Os mercados financeiros devem estar preparados para um novo tsunami?

onda mar noticia
Créditos: Dimitris Vetsikas (Pixabay)

Quando olhamos para trás, vemos como nos últimos 20 anos o mundo e os mercados financeiros assistiram a muitos eventos que questionaram as realidades prévias: a bolha das dotcom; a crise do subprime e a grande crise financeira; a crise da dívida da zona euro; o auge do populismo com o Brexit e a vitória de Trump; ou até uma pandemia mundial que paralisou a atividade económica e social como nunca antes se tinha visto.

Esta sucessão de imprevistos não terminou com a crise da COVID-19. Pelo menos é o que defende Kim Catechis, estratega do Franklin Templeton Institute. Publicou recentemente uma extensa análise que tem como título O tsunami que chega aos mercados financeiros. Nele identifica quais são as ondas que vão impactar os resultados que os investidores vão conseguir com as suas carteiras nos próximos anos. Não é apenas uma onda, são várias e crescem rapidamente e mudam. O alcance do seu poder é difícil de avaliar. "Costumamos reagir aos impactos visíveis à superfície, mas isso faz com que nos equivoquemos, já que as estas ondas estão a alterar o mapa político e económico”, afirma este especialista. E avisa que, em concreto, a COVID-19 e as alterações climáticas estão a atuar como acelerador das mesmas.

Menos crianças, menos inflação?

Em concreto. Catechis identifica cinco ondas que vão impactar a rentabilidade dos investidores nos próximos anos. A primeira é a onda demográfica, devido ao envelhecimento da população, principalmente nos mercados desenvolvidos. “Os países que estão a contribuir mais para o crescimento global, estão a envelhecer mais rápido do que os outros e isso é um desafio”, afirma. Além disso, este ano, no qual a inflação voltou a situar-se como grande risco para os investidores, este especialista avisa que o envelhecimento da população pode gerar precisamente o efeito contrário a longo prazo e impactar negativamente tanto o crescimento como a inflação.

A situação demográfica influencia a inflação – EUA

Fonte: FTII. Publicado com a autorização do Franklin Templeton Investment Institute.
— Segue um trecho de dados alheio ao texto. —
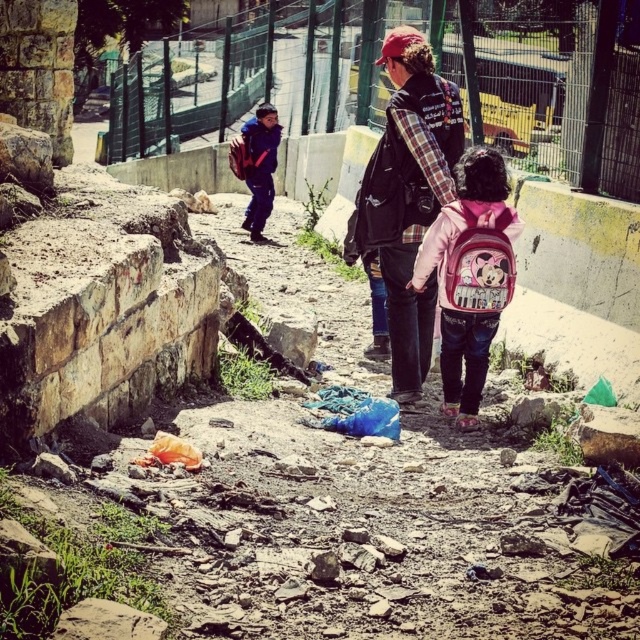
You are standing at the point with coordinates point (268, 184) and want to walk towards the point with coordinates point (497, 298). Since you are 1.7 meters tall, will you be able to see over the stone walls along the path between these two points?

Point (497, 298) is closer to the viewer than point (268, 184). Since you are 1.7 meters tall, you might be able to see over the stone walls along the path between these two points if the walls are not too tall. However, the exact visibility depends on the height of the walls, which isn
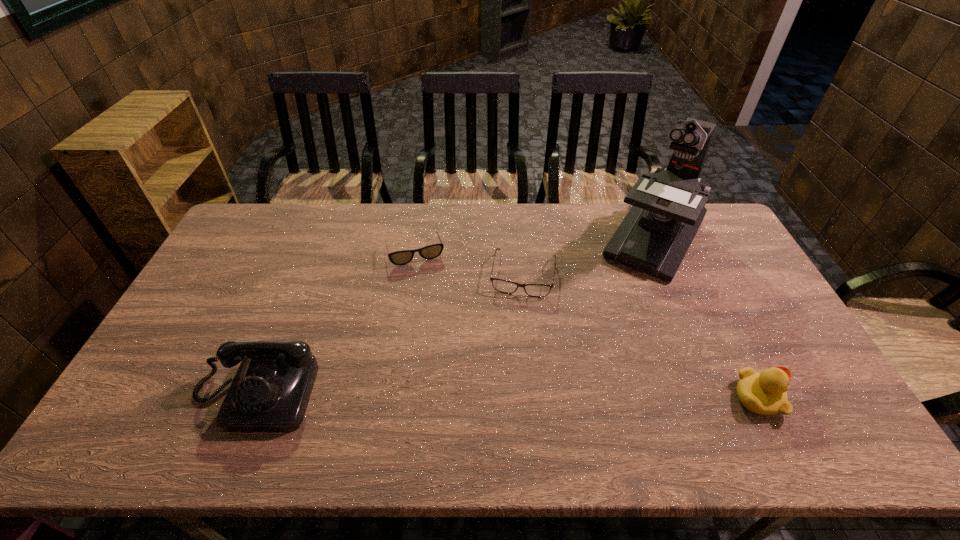
You are a GUI agent. You are given a task and a screenshot of the screen. Output one action in this format:
    pyautogui.click(x=<x>, y=<y>)
    Task: Click on the free spot on the desktop that is between the leftmost object and the third tallest object and is positioned on the lenses of the third object from right to left
    This screenshot has height=540, width=960.
    Given the screenshot: What is the action you would take?
    pyautogui.click(x=504, y=396)

The height and width of the screenshot is (540, 960). In order to click on free spot on the desktop that is between the leftmost object and the duckling and is positioned through the eyepieces of the tallest object in this screenshot , I will do `click(557, 396)`.

I want to click on free spot on the desktop that is between the telephone and the duckling and is positioned on the front-facing side of the sunglasses, so click(458, 396).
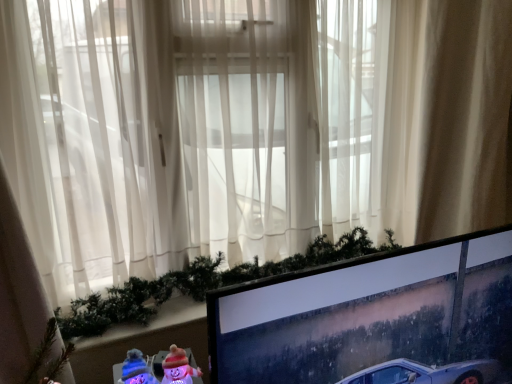
This screenshot has height=384, width=512. What do you see at coordinates (445, 118) in the screenshot?
I see `beige fabric curtain at right` at bounding box center [445, 118].

Image resolution: width=512 pixels, height=384 pixels. What are the coordinates of `beige fabric curtain at right` in the screenshot? It's located at 445,118.

Measure the distance between point (289, 375) and camera.

The distance of point (289, 375) from camera is 3.30 feet.

Find the location of a particular element. matte black monitor at lower right is located at coordinates (372, 318).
A segunda onda a que o especialista faz referência é a geopolítica, que impacta numa pseudo desglobalização na qual também a COVID-19 teve influência. “É o new normal e acredito que continuaremos a ver uma desconexão dos laços económicos entre os EUA e a China”, afirma Catechis. E o mais previsível é que essa desconexão entre as duas grandes economias do mundo impacte, como costuma acontecer, o resto dos países.
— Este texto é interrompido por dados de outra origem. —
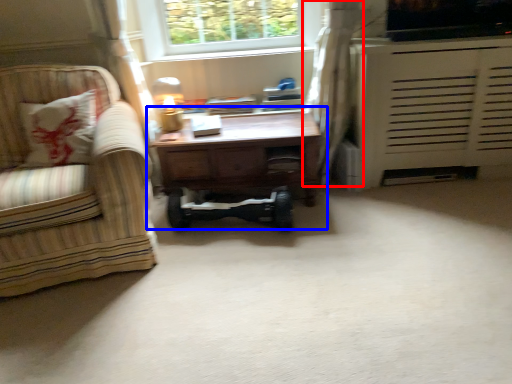
Question: Which object is closer to the camera taking this photo, curtain (highlighted by a red box) or table (highlighted by a blue box)?

Choices:
 (A) curtain
 (B) table

Answer: (A)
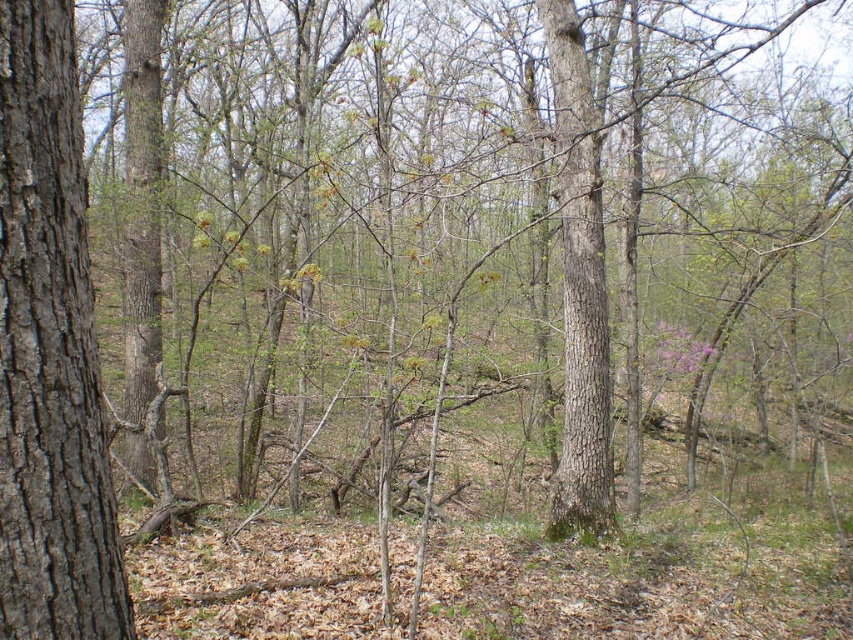
You are a hiker trying to determine which tree trunk takes up more visual space in the forest scene. Based on the image, which one is larger in size between the gray rough bark tree trunk at left and the smooth brown tree trunk at center?

The smooth brown tree trunk at center occupies more space than the gray rough bark tree trunk at left, making it the larger one in size.

From the picture: You are a hiker trying to navigate through the forest. You see a gray rough bark tree trunk at left and another tree trunk. How far apart are they?

The gray rough bark tree trunk at left and the other tree trunk are 7.80 feet apart.

From the picture: You are a hiker carrying a 1.5 meter wide tent. You want to set up camp between the gray rough bark tree trunk at left and the smooth brown tree trunk at center. Can the space between them accommodate your tent?

The gray rough bark tree trunk at left is narrower than the smooth brown tree trunk at center. The space between them is wider than the gray rough bark tree trunk at left. Since the tent is 1.5 meters wide, the available space between the two trees must be at least 1.5 meters. However, the description only states that the gray tree is narrower than the smooth brown one but does not provide exact measurements. Without knowing the exact width of the space between them, it is impossible to determine if the 1.5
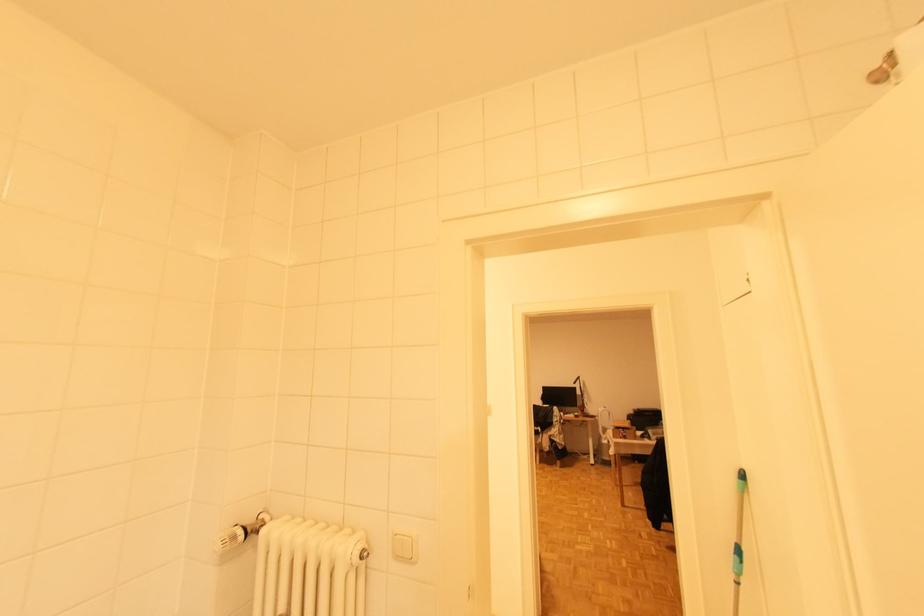
I want to click on radiator knob, so click(359, 553).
Muito ligada à geopolítica está também a terceira das ondas, a tecnológica. “A tecnologia deixará de ser só algo que serve para facilitar a nossa vida e vai tornar-se numa fonte de avanços de produtividade”, afirma este especialista. Defende que nesta guerra tecnológica os mercados mais avançados serão capazes de impactar mais o seu desenvolvimento.

O problema da dívida

Resta saber se esse aumento da tecnologia e da produtividade, que em teoria estão associadas, acabará por traduzir-se numa redução da dívida. No sentido em que no futuro haverá menos pensões para pagar à medida que os robôs substituam as pessoas em alguns trabalhos. Atualmente, é certo que o aumento da dívida é a quarta onda a que os investidores têm de estar atentos. Não se espera que se controle a curto prazo ou que se reduza, pelo contrário, Catechis avança que “veremos políticas monetárias experimentais e pouco ortodoxas”. Ou seja, vai manter-se o que se viu nos últimos anos quando os bancos centrais e os governos optaram por medidas de estímulo nunca antes vistas.

Não obstante, os bancos centrais e os governos não podem ser as únicas fontes de financiamento das economias. Não é algo que possa ser sustentável. Fazem falta também outros pilares que historicamente atuaram como apoio aos países e um desses pilares é o dos impostos. “Acredito que estamos num ponto de inflexão sobre a filosofia da fiscalidade. Os frutos da globalização deixaram situações de desigualdade na população e entre as regiões. E os impostos são uma maneira de contribuir para fechar essa desigualdade”, afirma Catechis. E não se refere tanto aos impostos dos cidadãos, mas das multinacionais, como se viu no recente acordo quanto aos impostos sobre os lucros empresariais que alcançaram os países do G7. O sistema fiscal para multinacionais é obsoleto, já que têm uma grande capacidade de alterar cash flows e isso implica que paguem menos do que o que deveriam e o normal é que comecem a pagar mais impostos”, conclui.